● THE TASK: Check each line of the material that follows, and copy those holding the string "expression".
Segment Open
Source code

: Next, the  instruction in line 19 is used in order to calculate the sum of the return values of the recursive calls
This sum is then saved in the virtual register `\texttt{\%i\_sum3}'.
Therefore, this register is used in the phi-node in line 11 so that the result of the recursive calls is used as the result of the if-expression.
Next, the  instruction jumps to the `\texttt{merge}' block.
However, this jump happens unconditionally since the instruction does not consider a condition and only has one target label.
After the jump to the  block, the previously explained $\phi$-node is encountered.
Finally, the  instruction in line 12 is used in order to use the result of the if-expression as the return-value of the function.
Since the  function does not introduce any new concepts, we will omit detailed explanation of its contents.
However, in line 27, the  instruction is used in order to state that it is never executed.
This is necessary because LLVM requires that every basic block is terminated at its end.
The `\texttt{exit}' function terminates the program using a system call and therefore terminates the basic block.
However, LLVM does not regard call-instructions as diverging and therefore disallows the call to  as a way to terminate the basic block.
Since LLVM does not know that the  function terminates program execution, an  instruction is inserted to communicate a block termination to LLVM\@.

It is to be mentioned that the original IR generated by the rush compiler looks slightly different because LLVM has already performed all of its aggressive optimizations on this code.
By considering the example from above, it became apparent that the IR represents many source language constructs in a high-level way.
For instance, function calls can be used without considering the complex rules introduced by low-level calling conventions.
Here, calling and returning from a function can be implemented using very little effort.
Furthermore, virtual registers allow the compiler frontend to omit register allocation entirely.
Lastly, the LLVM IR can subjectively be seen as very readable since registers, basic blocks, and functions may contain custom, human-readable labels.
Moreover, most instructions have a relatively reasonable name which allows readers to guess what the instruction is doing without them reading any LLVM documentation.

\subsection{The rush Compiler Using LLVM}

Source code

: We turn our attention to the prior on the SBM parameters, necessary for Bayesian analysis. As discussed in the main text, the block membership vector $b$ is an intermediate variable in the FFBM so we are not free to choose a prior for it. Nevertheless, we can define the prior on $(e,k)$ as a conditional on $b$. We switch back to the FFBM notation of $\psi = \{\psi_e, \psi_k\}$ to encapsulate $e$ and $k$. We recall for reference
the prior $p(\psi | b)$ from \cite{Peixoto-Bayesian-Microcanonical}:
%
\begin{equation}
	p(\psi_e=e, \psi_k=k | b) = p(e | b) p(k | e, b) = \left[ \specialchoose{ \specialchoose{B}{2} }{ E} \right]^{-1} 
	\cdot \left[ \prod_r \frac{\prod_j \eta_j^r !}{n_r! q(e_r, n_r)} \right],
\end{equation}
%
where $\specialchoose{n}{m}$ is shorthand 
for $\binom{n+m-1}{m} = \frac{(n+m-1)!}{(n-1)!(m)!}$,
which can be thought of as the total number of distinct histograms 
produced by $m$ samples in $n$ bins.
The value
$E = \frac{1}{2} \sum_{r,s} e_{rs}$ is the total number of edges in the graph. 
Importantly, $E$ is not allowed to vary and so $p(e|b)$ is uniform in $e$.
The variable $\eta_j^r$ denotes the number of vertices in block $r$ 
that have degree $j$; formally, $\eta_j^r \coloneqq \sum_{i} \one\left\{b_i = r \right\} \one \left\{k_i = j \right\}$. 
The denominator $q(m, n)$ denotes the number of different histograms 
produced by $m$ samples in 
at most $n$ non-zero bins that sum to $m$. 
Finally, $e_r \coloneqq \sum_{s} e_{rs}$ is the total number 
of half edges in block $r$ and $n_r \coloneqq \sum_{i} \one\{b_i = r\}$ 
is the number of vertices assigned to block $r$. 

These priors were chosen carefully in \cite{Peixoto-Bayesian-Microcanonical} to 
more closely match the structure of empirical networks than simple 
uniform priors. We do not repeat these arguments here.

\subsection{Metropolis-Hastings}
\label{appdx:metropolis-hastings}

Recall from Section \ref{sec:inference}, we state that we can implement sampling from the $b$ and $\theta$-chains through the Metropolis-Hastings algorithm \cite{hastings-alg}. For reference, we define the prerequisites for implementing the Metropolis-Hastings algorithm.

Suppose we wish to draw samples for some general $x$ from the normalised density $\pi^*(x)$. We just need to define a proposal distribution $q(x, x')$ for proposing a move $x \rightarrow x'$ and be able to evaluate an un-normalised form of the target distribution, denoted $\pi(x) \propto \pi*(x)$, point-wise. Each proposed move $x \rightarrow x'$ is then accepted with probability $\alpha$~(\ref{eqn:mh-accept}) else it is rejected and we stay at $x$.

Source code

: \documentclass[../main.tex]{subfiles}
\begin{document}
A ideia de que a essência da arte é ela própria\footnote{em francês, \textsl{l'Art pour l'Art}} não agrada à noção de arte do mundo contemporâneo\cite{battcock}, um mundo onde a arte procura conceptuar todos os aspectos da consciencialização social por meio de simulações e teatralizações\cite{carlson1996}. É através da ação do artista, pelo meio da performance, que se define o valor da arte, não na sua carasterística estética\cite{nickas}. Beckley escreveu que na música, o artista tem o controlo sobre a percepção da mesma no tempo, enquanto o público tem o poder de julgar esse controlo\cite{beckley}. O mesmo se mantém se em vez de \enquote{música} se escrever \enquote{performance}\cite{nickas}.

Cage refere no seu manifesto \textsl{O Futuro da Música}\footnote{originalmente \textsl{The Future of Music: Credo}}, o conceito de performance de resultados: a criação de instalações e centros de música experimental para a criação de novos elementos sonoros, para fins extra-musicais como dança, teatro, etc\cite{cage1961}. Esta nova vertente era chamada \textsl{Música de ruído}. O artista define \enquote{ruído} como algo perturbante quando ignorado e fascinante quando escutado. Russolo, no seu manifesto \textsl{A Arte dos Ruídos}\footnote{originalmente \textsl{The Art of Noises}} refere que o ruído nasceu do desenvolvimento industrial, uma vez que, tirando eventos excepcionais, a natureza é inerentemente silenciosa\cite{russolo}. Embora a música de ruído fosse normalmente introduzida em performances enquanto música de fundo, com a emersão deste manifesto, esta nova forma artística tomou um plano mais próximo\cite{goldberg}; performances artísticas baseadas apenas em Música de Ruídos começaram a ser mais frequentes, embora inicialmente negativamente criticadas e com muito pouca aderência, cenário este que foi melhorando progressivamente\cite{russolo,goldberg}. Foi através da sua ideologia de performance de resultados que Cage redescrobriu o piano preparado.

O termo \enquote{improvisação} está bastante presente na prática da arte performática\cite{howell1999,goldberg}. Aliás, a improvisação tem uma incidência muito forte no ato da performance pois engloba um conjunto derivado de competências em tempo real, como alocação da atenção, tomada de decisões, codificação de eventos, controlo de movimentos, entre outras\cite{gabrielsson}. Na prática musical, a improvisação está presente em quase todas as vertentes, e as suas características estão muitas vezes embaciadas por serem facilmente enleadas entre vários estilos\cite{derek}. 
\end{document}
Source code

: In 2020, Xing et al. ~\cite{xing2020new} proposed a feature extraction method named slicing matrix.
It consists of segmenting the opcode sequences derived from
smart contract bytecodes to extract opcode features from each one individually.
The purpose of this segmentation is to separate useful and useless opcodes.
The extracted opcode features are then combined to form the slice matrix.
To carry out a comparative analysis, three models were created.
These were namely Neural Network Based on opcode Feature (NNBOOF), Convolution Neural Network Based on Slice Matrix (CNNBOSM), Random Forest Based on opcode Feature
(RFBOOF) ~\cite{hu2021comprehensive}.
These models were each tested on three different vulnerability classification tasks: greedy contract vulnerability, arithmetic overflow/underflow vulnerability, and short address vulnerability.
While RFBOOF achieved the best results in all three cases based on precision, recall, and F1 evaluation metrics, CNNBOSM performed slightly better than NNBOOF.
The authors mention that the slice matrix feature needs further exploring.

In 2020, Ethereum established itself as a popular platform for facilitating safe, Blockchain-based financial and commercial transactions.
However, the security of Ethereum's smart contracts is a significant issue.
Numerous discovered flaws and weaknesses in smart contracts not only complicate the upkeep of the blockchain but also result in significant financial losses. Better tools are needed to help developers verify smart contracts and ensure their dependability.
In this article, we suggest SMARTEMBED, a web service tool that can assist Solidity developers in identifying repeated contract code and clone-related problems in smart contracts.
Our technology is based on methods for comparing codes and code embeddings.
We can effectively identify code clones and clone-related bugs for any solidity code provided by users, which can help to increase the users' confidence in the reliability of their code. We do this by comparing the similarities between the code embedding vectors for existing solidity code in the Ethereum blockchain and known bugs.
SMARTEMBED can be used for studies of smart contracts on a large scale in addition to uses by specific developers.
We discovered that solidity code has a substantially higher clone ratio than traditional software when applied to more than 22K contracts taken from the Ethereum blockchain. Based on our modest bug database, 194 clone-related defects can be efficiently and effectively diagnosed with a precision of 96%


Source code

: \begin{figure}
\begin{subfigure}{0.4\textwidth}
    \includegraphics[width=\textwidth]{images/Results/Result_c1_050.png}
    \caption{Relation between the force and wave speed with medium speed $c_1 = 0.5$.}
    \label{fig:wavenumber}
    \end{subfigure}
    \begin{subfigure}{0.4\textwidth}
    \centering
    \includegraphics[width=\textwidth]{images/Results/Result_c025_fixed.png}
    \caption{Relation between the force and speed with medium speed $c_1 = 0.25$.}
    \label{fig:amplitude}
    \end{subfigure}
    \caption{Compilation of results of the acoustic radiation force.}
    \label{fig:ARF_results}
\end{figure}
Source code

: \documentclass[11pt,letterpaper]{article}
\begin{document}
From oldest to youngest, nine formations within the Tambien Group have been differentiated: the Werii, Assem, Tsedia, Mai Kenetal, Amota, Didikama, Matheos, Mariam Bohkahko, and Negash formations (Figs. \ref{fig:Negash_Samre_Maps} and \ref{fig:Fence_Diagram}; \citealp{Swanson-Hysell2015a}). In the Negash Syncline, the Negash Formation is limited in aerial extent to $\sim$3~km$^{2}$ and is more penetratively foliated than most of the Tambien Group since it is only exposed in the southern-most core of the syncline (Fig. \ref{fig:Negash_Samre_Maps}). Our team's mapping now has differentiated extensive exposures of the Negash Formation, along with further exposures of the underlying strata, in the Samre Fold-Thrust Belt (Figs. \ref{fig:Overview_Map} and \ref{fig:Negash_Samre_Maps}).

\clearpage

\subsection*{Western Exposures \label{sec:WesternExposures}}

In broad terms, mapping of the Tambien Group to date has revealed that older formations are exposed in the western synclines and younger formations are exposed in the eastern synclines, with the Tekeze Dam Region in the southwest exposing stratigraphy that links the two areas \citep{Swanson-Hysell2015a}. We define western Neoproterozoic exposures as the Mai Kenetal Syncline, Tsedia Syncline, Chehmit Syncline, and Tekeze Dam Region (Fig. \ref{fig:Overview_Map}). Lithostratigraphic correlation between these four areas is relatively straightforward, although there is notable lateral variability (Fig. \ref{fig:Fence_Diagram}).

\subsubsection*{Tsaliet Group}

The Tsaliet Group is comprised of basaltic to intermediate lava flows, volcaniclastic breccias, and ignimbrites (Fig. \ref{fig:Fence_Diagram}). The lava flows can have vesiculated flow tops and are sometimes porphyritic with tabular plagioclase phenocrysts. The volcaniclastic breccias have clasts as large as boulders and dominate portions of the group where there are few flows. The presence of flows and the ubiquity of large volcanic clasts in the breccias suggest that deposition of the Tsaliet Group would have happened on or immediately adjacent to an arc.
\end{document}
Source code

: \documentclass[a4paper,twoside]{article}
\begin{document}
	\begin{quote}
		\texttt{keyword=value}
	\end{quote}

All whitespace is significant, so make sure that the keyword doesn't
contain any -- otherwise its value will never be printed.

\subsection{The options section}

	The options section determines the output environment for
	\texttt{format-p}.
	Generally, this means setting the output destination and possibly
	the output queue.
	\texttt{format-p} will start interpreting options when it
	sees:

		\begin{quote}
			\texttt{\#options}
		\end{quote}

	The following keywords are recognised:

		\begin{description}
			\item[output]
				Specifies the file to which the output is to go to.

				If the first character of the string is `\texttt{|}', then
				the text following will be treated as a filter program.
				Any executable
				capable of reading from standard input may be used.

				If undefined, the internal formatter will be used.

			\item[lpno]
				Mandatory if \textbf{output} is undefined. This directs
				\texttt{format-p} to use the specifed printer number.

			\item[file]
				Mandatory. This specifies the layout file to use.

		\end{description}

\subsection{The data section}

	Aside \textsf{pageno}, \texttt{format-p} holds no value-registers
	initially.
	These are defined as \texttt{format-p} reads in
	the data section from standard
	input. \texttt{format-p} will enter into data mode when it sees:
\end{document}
Segment Closed
● EXERCISE OUTPUT:
Therefore, this register is used in the phi-node in line 11 so that the result of the recursive calls is used as the result of the if-expression.
Finally, the  instruction in line 12 is used in order to use the result of the if-expression as the return-value of the function.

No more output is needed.